$col
A clean abstraction for working with Firestore collections in a consistent, typesafe, and test-friendly way. This utility standardizes how you add, fetch, and delete documents from Firestore collections, while handling errors gracefully using Result<T, E> wrappers.
Overview
This utility provides a uniform API for interacting with Firestore collections through:
add– Add or upsert documents to a collectionget– Retrieve all matching documentsdelete– Remove a document by ID
Each method returns a Result<T, string> for observability, testing, and consistent error handling.

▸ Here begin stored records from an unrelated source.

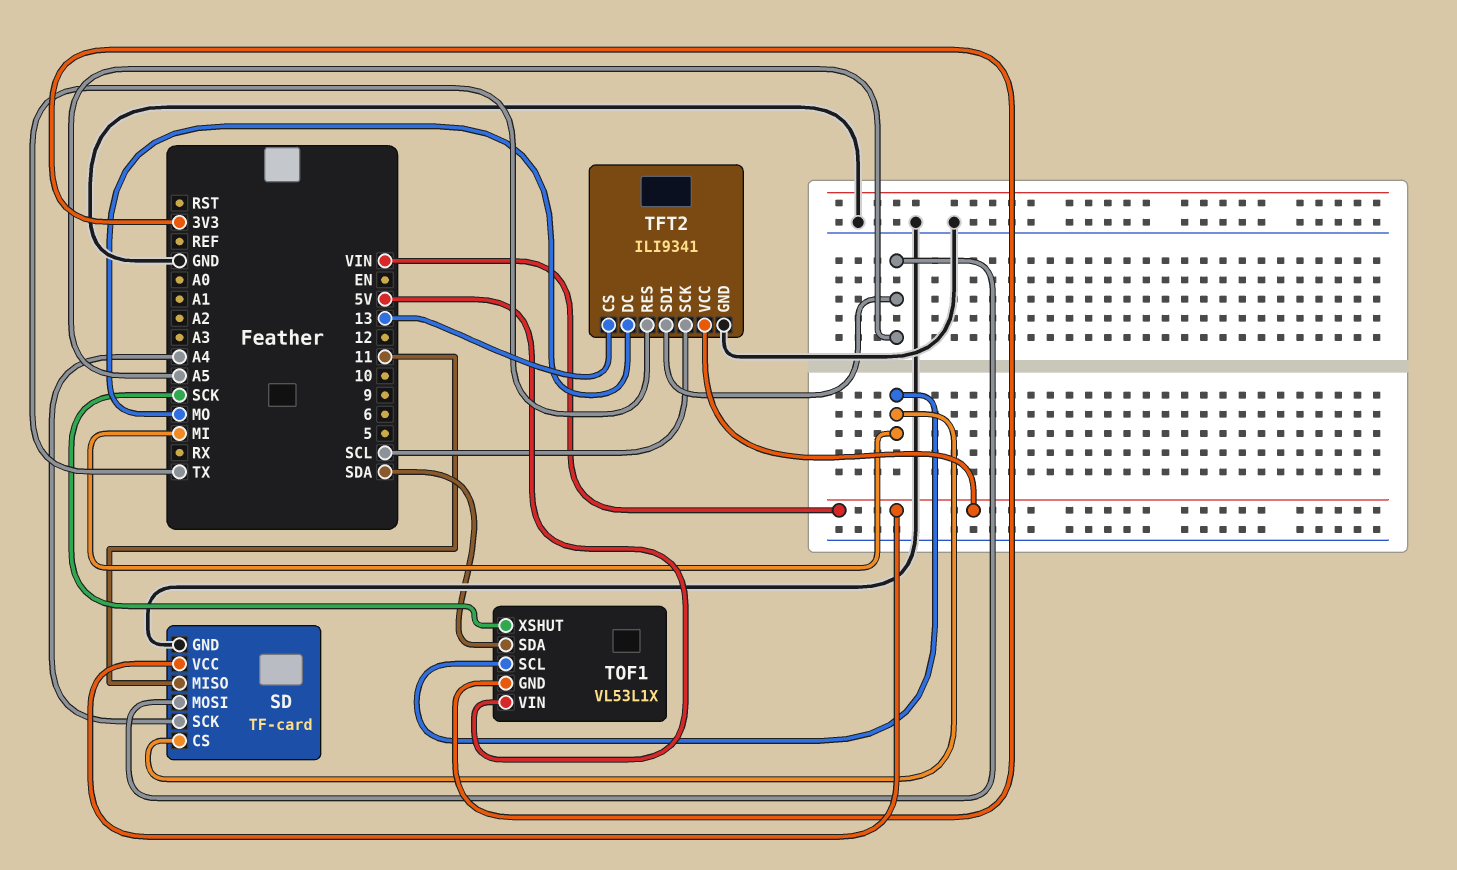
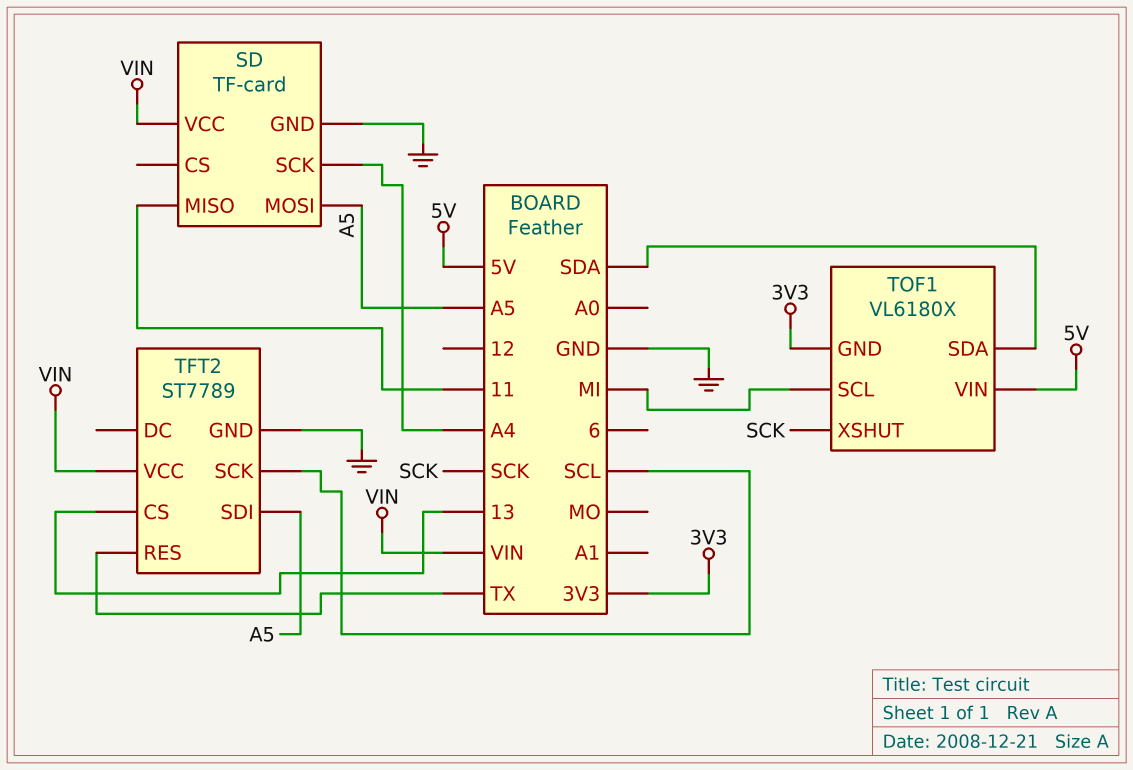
SD pin CS: MI -> none
TFT2: ILI9341 -> ST7789
TFT2 pin DC: MO -> none
TOF1: VL53L1X -> VL6180X

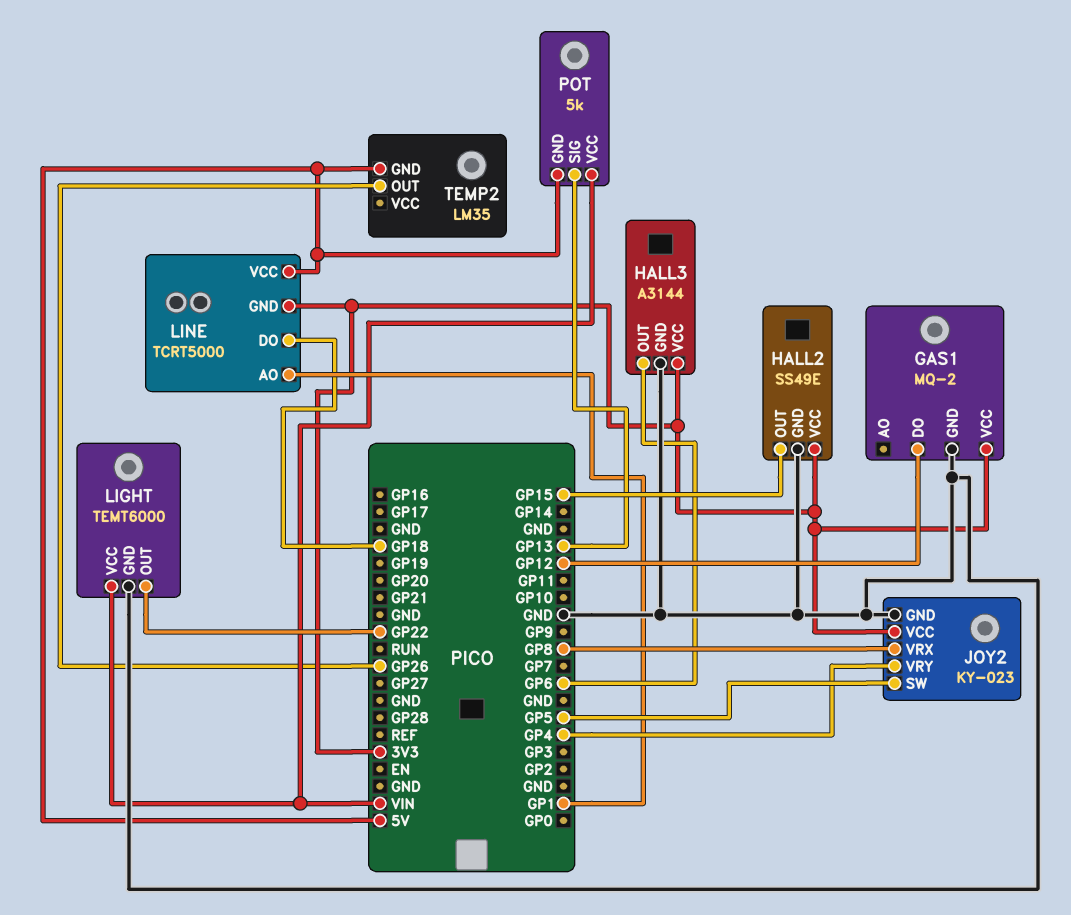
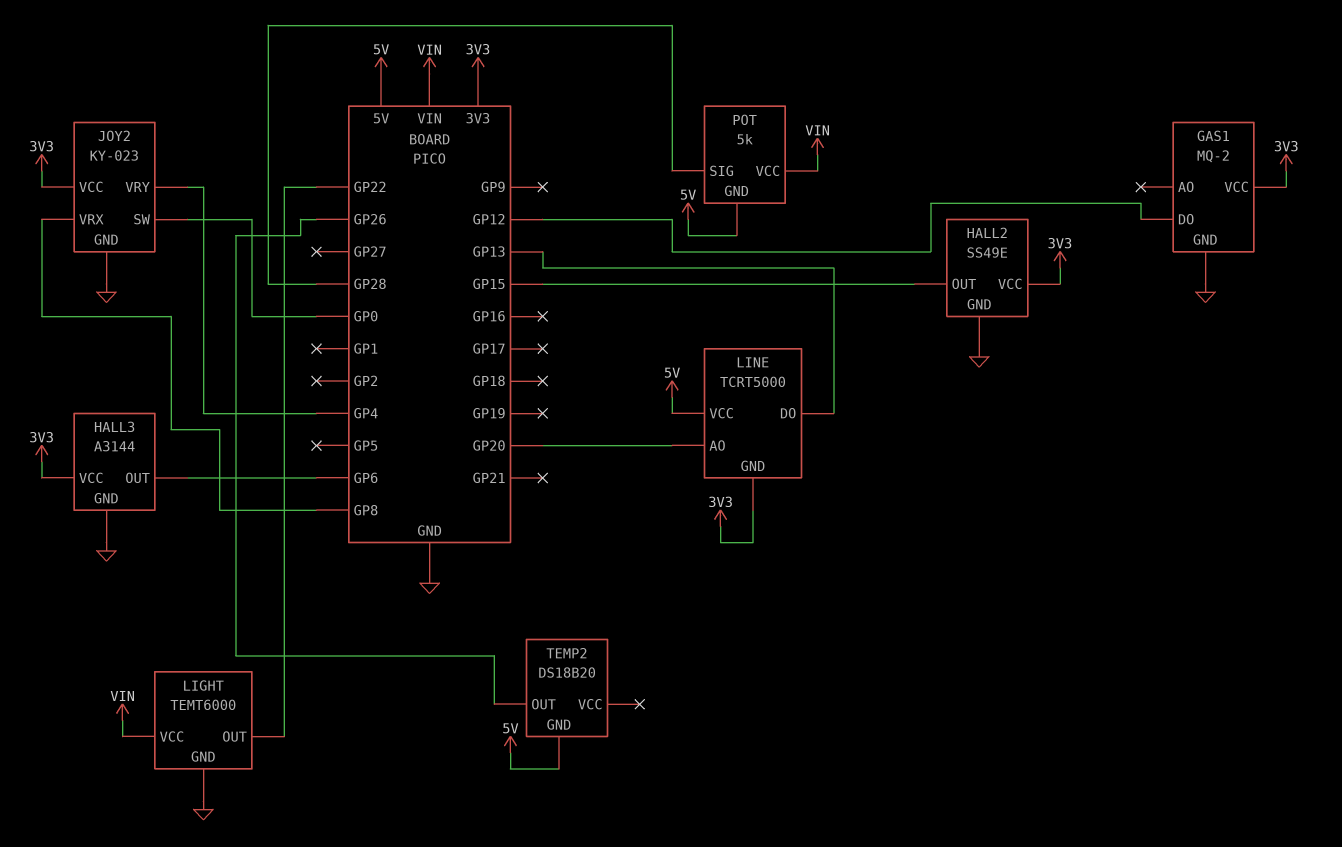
JOY2 pin SW: GP5 -> GP0
LINE pin AO: GP1 -> GP20
LINE pin DO: GP18 -> GP13
POT pin SIG: GP13 -> GP28
TEMP2: LM35 -> DS18B20

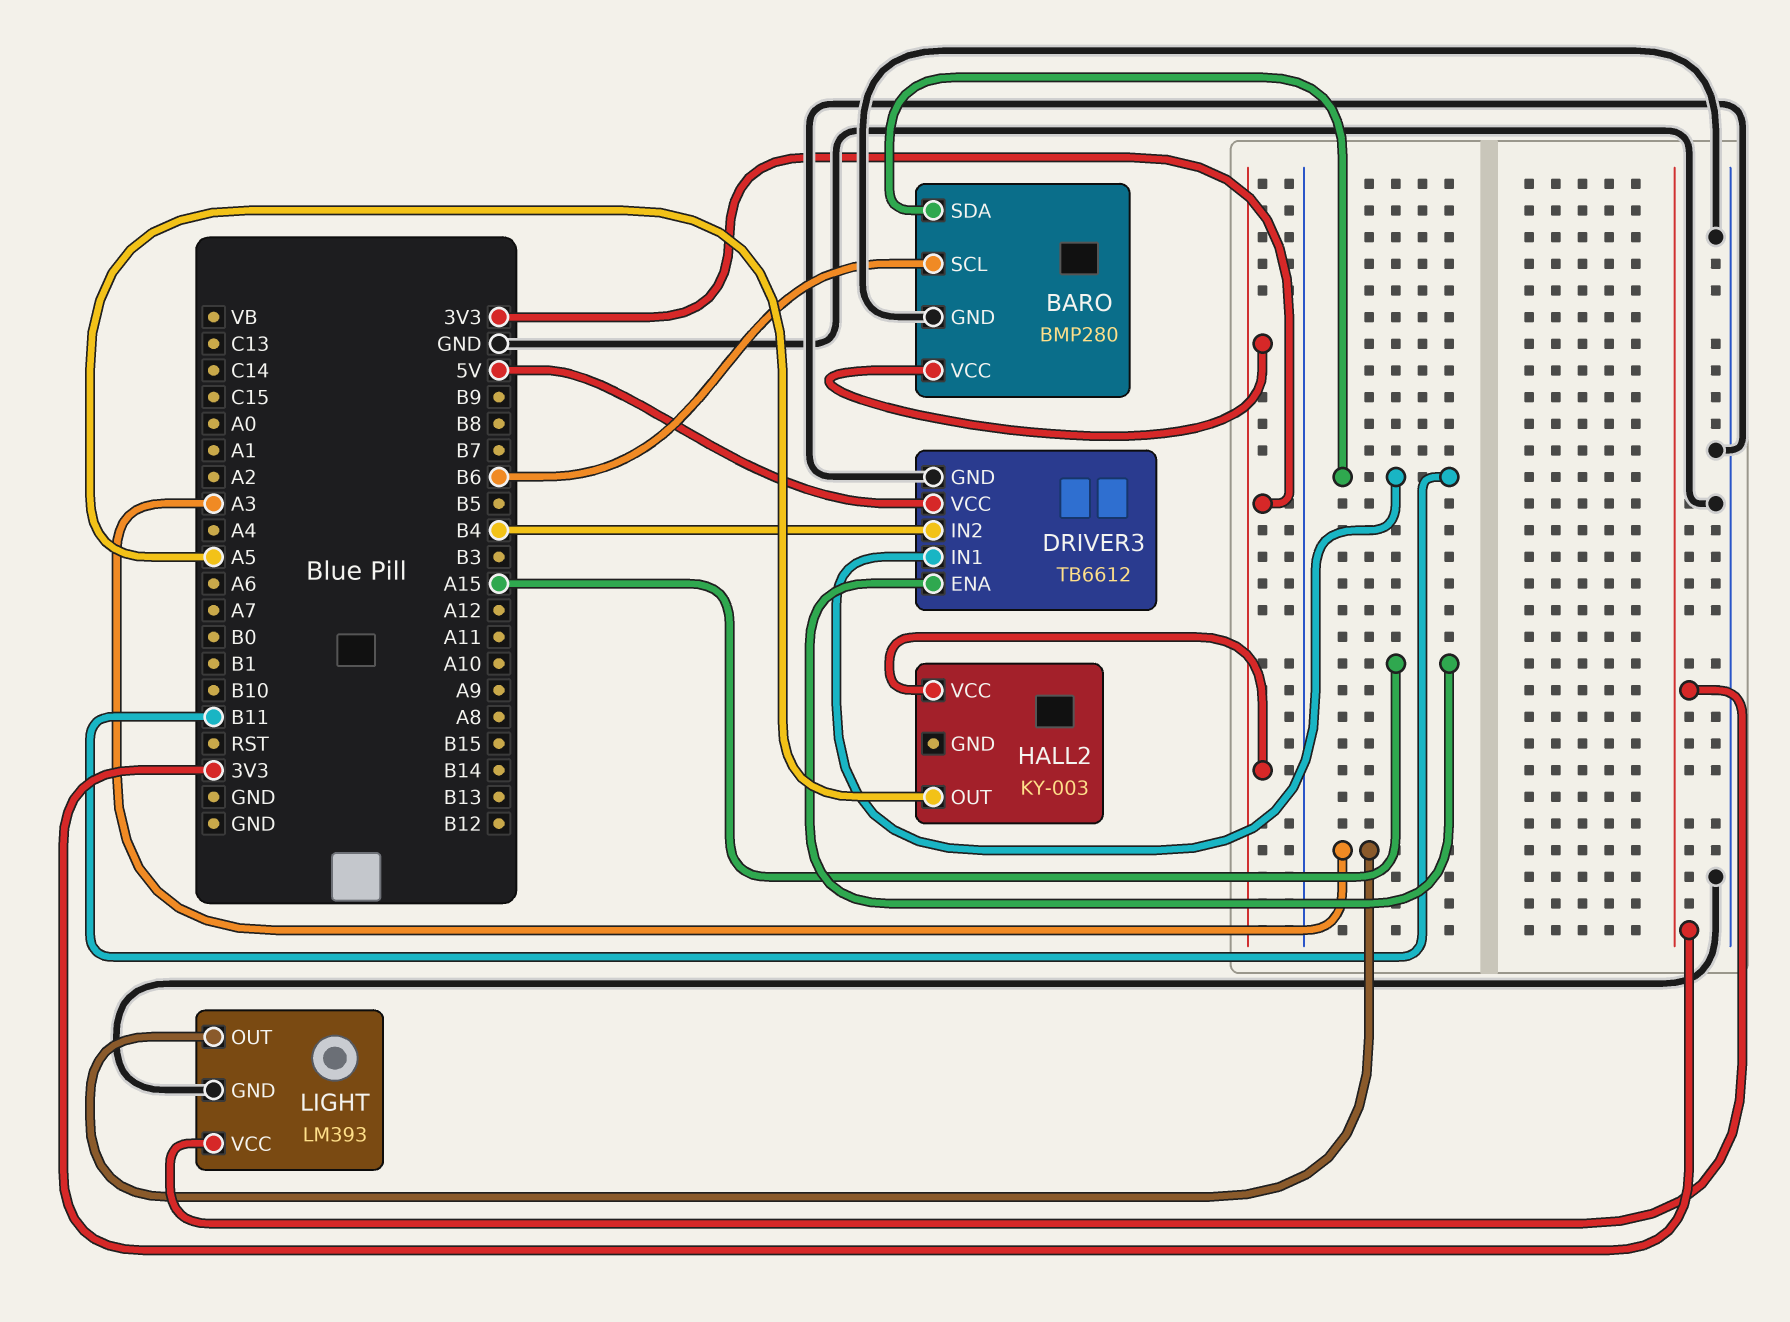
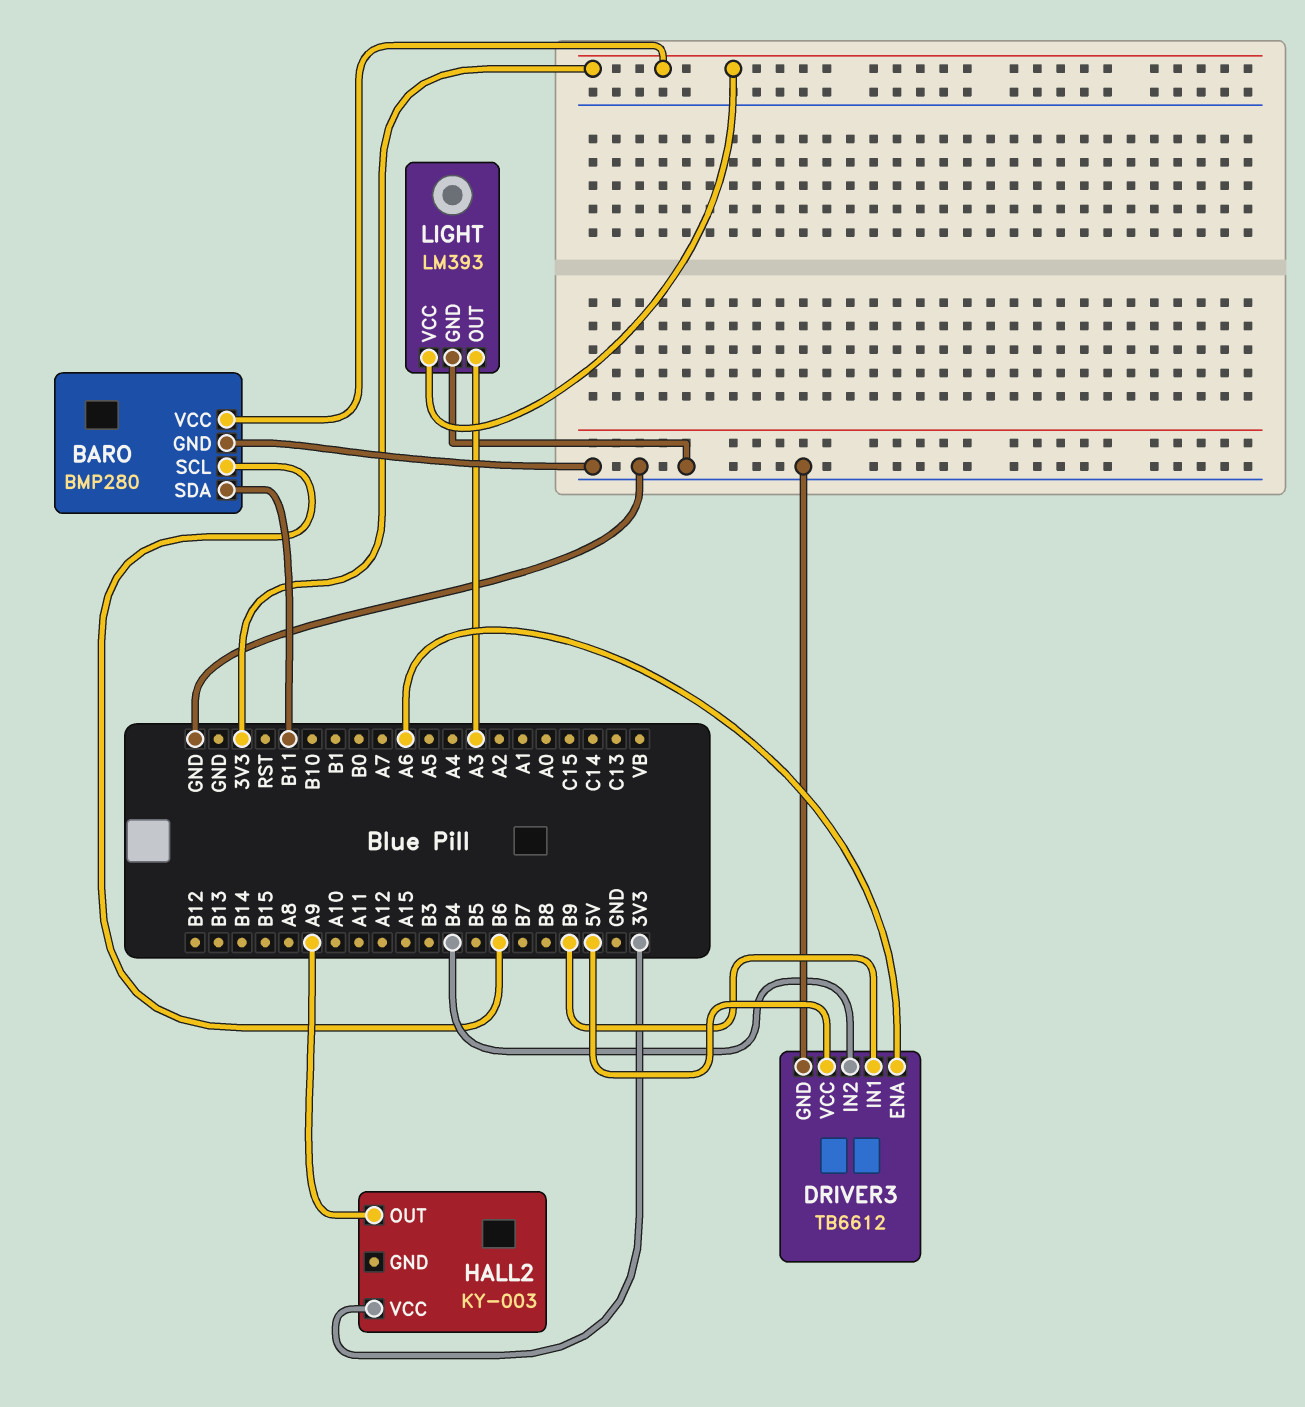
DRIVER3 pin ENA: A15 -> A6
DRIVER3 pin IN1: B11 -> B9
HALL2 pin OUT: A5 -> A9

API: $col(path, constraints?)
$col<Path extends string>(path: Path, constraints: QueryConstraint[] = [])Returns an object containing collection methods scoped to the given path.
Parameters
path: A string path to the Firestore collection (e.g.,"users","projects/123/tasks")constraints: Optional Firestore query constraints (e.g., filters, ordering, limits)
Methods
add(data: any, id?: string): Promise<Result<string, string>>
Adds a document to the collection. Optionally lets you specify the document ID.
await $col("projects").add({ name: "My Project" })
await $col("users").add({ name: "Alice" }, "user_123")- If
idis provided, performs an upsert usingsetDoc() - If no
id, usesaddDoc()and returns the generated ID - Always returns a
Result<string, string>
get(): Promise<Result<any[], string>>
Fetches all documents in the collection, optionally filtered via query constraints.
const res = await $col("users").get()
$res.match({
ok: ({ data }) => console.log("Users:", data),
err: ({ data }) => console.error("Failed to fetch users:", data),
})- Automatically maps document IDs into returned data objects
- Returns a
Result<T[], string>
delete(id: string): Promise<Result<string, string>>
Deletes a document by ID.
await $col("users").delete("user_123")- Uses the
path/idformat internally - Returns a
Result<string, string>containing the ID on success
SSR/Test Safe
In server-side or test environments (!import.meta.client), stub implementations are returned to avoid accidental reads/writes during rendering or test bootstrapping. These return successful ok(null) results and do not interact with Firestore.
Benefits
- ✅ Unified shape across all Firestore operations
- ✅ Type-safe and IDE-friendly
- ✅ Built-in error observability via
Result - ✅ SSR/test environment aware
- ✅ Pairs beautifully with the
$doc()and$result()helpers
Example
const projects = await $col("projects").get()
projects.match({
ok: ({ data }) => console.log("Projects:", data),
err: ({ data }) => console.error("Failed to load projects", data),
})This utility ensures you're never handling Firestore directly in your core logic. It’s composable, consistent, and built for scale.